The treatment of the subterranean formation can occur at any suitable time (or over any suitable period of time). In various embodiments, the treatment of the subterranean formation can occur at least about 2, 2.5, 3, 3.5, 4, 4.5, 5, 5.5, 6, 6.5, 7, 7.5, 8, 8.5, 9, 9.5 or 10 hours, after contacting the composition with the subterranean material downhole. In additional various embodiments, the treatment of the subterranean formation can occur up to about 4, 2, 3, 2, 1, or 0.5 days after contacting the composition with the subterranean material downhole. In additional various embodiments, the treatment of the subterranean formation can occur up to about 96, 72, 48, 24, 18, 16, 14, 13, 12, 11, 10, 9, 8, 7 or 6 hours after contacting the composition with the subterranean material downhole. In additional various embodiments, the treatment of the subterranean formation can occur between about 2.5 hours and 4 days, after contacting the composition with the subterranean material downhole. In additional various embodiments, the treatment of the subterranean formation can occur between about 2-96, 2-72, 2-48, 2-24, 2-18, 2-26, 2.5-15, 2.5-10, 3-10, 3.5-10, 3.5-9.5, 3.5-9, 4-9, 4.5-9, 4.5-8.5, 5-8.5 and 5-8 hours, after contacting the composition with the subterranean material downhole.
The conditions during the contacting of the composition with the subterranean material downhole can be any suitable conditions. In some embodiments, the conditions can be non-extreme conditions. In other embodiments, the conditions can be extreme conditions. In various embodiments, extreme conditions can include conditions typically considered at least one of high, ultra, or extreme. In some embodiments, during the contacting of the composition with the subterranean material downhole, the conditions include at least one of high temperature conditions, high salinity conditions, high pressure conditions, and high pH conditions, and lower pH conditions.
During the contacting of the composition with the subterranean material, the downhole temperature can be any suitable temperature.

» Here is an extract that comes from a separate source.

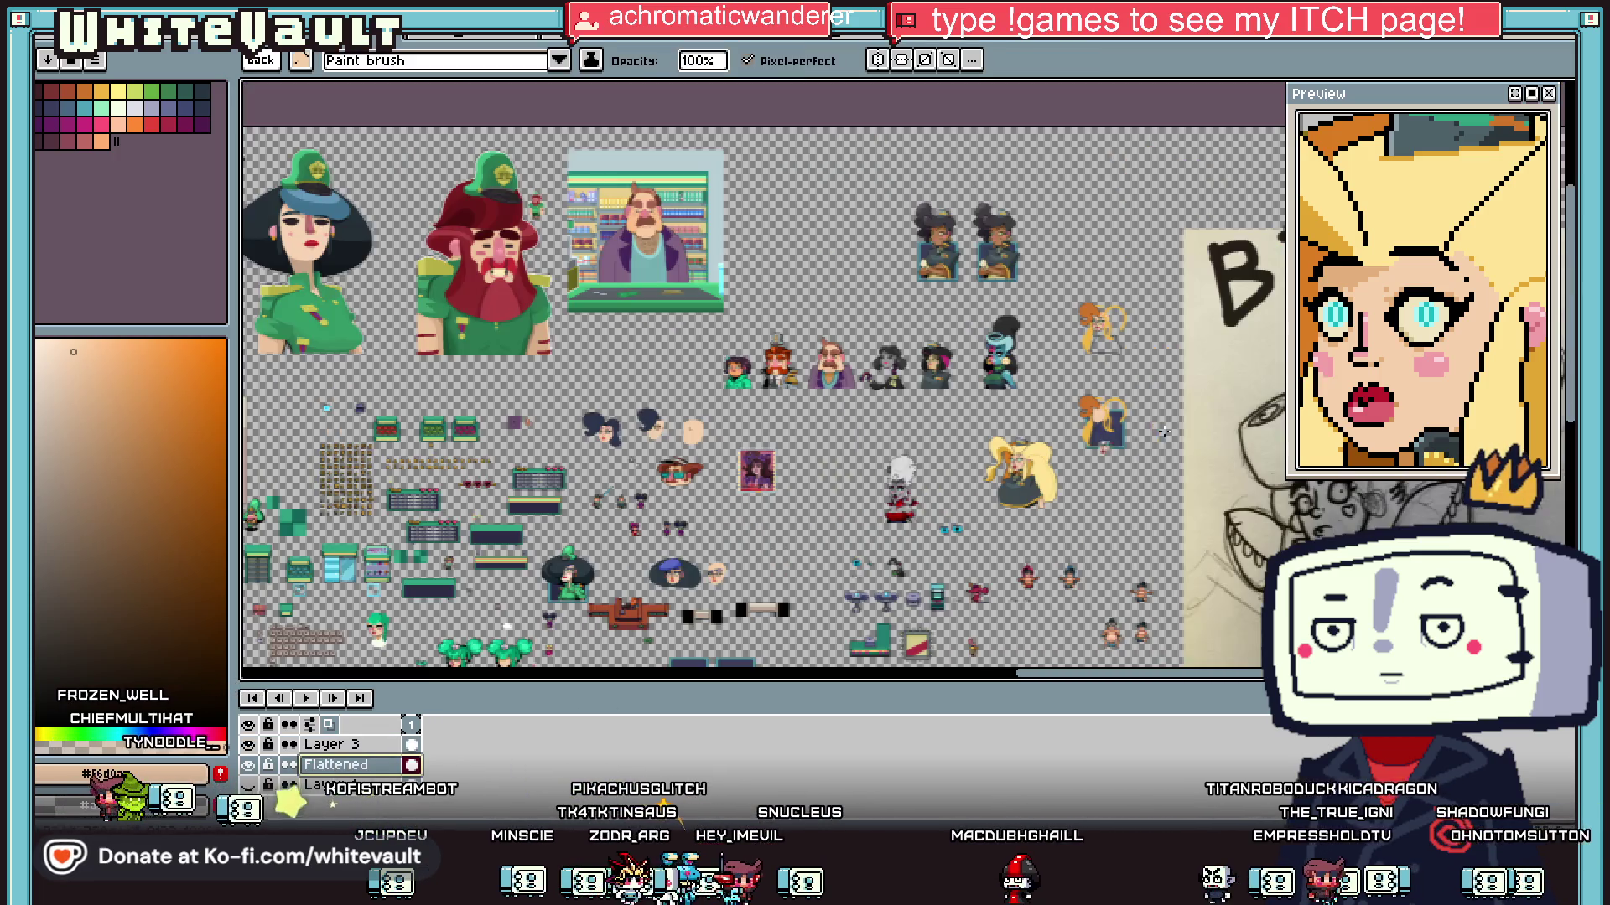
{"action": "scroll", "coordinate": [1136, 424], "scroll_direction": "up", "scroll_amount": 4}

In various embodiments, during the contacting of the composition with the subterranean material downhole, the conditions can include a temperature of about 50 to about 600° F., or about 150 to about 450° F., or less than about 50° F. In additional various embodiments, during the contacting of the composition with the subterranean material downhole, the conditions can include a temperature of at least about 60, 70, 80, 90, 100, 110, 120, 130, 140, 150, 160, 170, 180, 190, 200, 210, 220, 230, 240, 250, 260, 270, 280, 290, 300, 310, 320, 330, 340, 350, 375, 400, 450, 500, or 600° F. In specific embodiments, during the contacting of the composition with the subterranean material downhole, the conditions can include a temperature of up to about 325, 320, 315, 310, 305, 300, 295, 290, 285, 280, 275, 270, 265, 260, 255, 250 or 245° F. In additional specific embodiments, during the contacting of the composition with the subterranean material downhole, the conditions can include a temperature of at least about 200, 205, 210, 215, 220, 225, 230, 235, 240, 245, 250, 255, 260, 265, or 270° F. In additional specific embodiments, during the contacting of the composition with the subterranean material downhole, the conditions can include a temperature of about 200-300° F., 205-295° F., 210-290° F., 215-285° F., or 220-285° F.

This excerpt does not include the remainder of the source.